E havia um interesse em ele
saber quem eu era e eu com certeza, tinha curiosidade, até porque a palavra
«escritor» também fazia muito sentido para mim, não é? O que ficou em mim foi o
carácter dele, a gentileza e a amabilidade.» [Imagem de Urbano novo, de gabardina branca.]
Urbano: «Mas então ainda Irisalva cria nele, como num deus da Primavera, mesmo que a lucidez
sopeada a advertisse de que Delfino se enfastiava e se evadia, dia após dia, para
mais longe ou para a melancolia de uma estreita soledade, de uma irremediável
impotência.» (Bastardos do Sol, 3)
[Passam rostos de mulheres no
ecrã.]
«Provavelmente, havia em mim
uma capacidade de sedução, uma certa riqueza libidinal, digamos, que me impelia
muito para experiências amorosas. Sempre as achei mais interessantes do que os
homens, no sentido de que, como estavam a começar a sentir-se humilhadas e
presas, havia uma vontade de libertação. Isso tornava as mulheres muito
interessantes, em finais [vão passando imagens de mulheres] dos anos 50,
princípios dos anos 60, e essa vontade de emancipação fazia com que elas já
fossem interessantes; eram interessantes, humanamente [pinturas, com mulheres],
tal como eram interessantes, do ponto de vista literário.
«Há
mulheres que têm uma forma de beleza sua, que encanta, sem ser a beleza
convencional.
[Na
praia, mulheres com Urbano e outro homem novo, que pode ser o irmão.]
«Portanto,
houve mulheres com quem eu me senti perfeitamente encantado, sem serem belezas
perfeitas.
[Fotografia
de Maria Judite de Carvalho.]
«Eu vivi
com duas intelectuais, quer dizer: são os meus casamentos, a Maria Judite e a
Ana Maria. E ambas respeitaram sempre a minha solidão de escritor, sentindo que
ela era importante e entendendo-a. Sempre que possível, escolhi espaços privilegiados, às vezes, até, para evitar, justamente, tudo o que em casa traz, o
telefone, o barulho, as pessoas que chegam e… e… é com…, escrever o meu romance
para outro lado; para um hotelzinho na Praia da Rocha ou em Sesimbra.
«Mesmo
como uma figura solitária e solidária.

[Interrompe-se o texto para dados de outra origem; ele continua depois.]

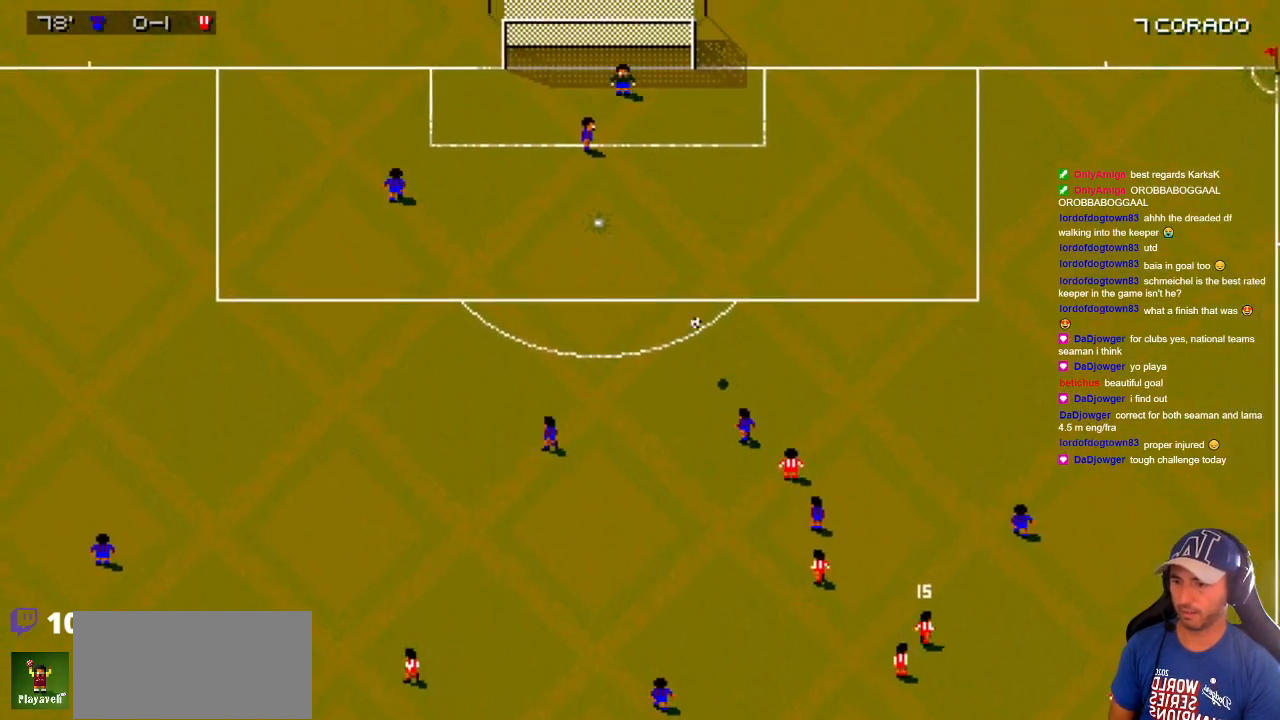
{"buttons": ["DPAD_UP", "DPAD_RIGHT"], "events": []}
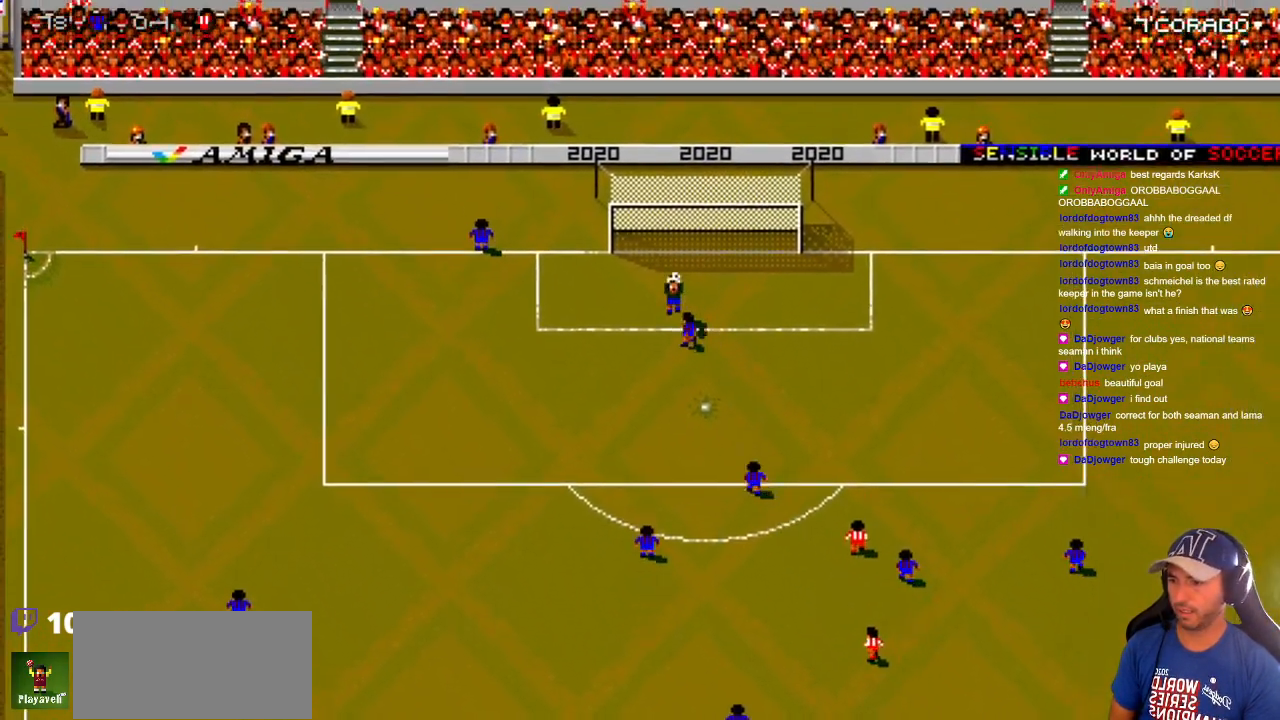
{"buttons": ["DPAD_UP", "DPAD_RIGHT"], "events": []}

Quer dizer: eu, a minha oficina de
escritor é também uma forma de solidão, … solidária, mas que pode não ser
solidária em determinados momentos, pode ir quase até ao desespero, ou à
angústia extrema. Escrever, (é) isso mesmo.
[Fotografia
de multidão, em comício ou grande manifestação pública, pequeno filme com cenas
militares do 25 de Abril, na rua, em Lisboa.]
«O 25 de
Abril, para mim, corresponde à realização de um grande sonho da minha vida. Dar
conquistas à liberdade.»
Ouve-se:
Aqui, posto de comando do
Movimento das Forças Armadas. A todos os elementos das forças militarizadas e
policiais, o comando do Movimento das Forças Armadas aconselha a máxima
prudência, a fim de serem evitados quaisquer recontros perigosos. Não há
intenção deliberada de fazer correr sangue desnecessariamente, mas tal
acontecerá, caso alguma provocação se venha a verificar. Serão nomeadamente
responsabilizados todos os comandos que tentarem, por qualquer forma, conduzir
os seus subordinados à luta com as Forças Armadas.
[Voz de João de Melo]
«Tinha
acontecido o sonho grande, pelo qual ele se tinha batido, tinha lutado. Eu
lembro-me duma alegria dele, uma alegria perfeitamente de rapaz.»
[Imagens,
filme, do 25 de Abril.]
UTR:
«Foi uma camarada, uma jornalista da República,
que me telefonou: “Olha, a Revolução está na rua.” Eram duas da manhã. E eu,
vesti-me a correr e entro na festa revolucionária, com uma grande euforia.
[Ao
mesmo tempo que as imagens do 25 de Abril, continuam a desfilar no ecrã,
ouve-se:
Grândola,
vila morena,
Terra de
fraternidade,
O povo é
quem mais ordena,
Dentro
de ti, ó cidade!
Dentro
de ti, ó cidade,
Dentro
de ti, ó cidade…]
«Eu
acompanho, como jornalista, a saída dos presos de Caxias e vi, logo, a primeira
[… saída dos presos de Caxias, filme] tarde, não é, com grande entusiasmo.»
Fala
João de Melo:
«No mesmo dia em que chegou
Mário Soares, de Paris, após o 25 de Abril, que nos encontrámos, uma multidão
enorme, em Santa Apolónia, e de toda aquela gente, eu acho que a pessoa mais
feliz era o Urbano Tavares Rodrigues.»
UTR: «E é uma grande
enxurrada, onde há coisas lindas, mas onde é preciso viver aquilo tudo, mas
foi, resumindo numa palavra, a festa revolucionária, foi para mim um período de
alegria intensa e profunda,
[Imagens de murais, bem
coloridos]
em que realmente parecia
mesmo ça va, ça marche, como se dizia
na Revolução Francesa, isto vai mesmo.
«Vi tudo
isso, vi tudo isso, vi com angústia, vi com paixão e, por vezes, com uma
alegria quase indizível, de tão grande que era, tanto correspondia ao sonho da
minha vida.
[Imagens,
soldado com G3]
«Uma
revolução é feita por heróis, por entusiastas, mas é feita, também, por
oportunistas, por, por bufos, está lá tudo.»
[Imagens
de filme — Um homem jovem, sentado a uma mesa, com outro ao lado, fala, em
sessão de trabalho político]
É urgente que os nossos governantes tomem
medidas firmes e dêem garantias a quem quer trabalhar e fazer produzir a terra.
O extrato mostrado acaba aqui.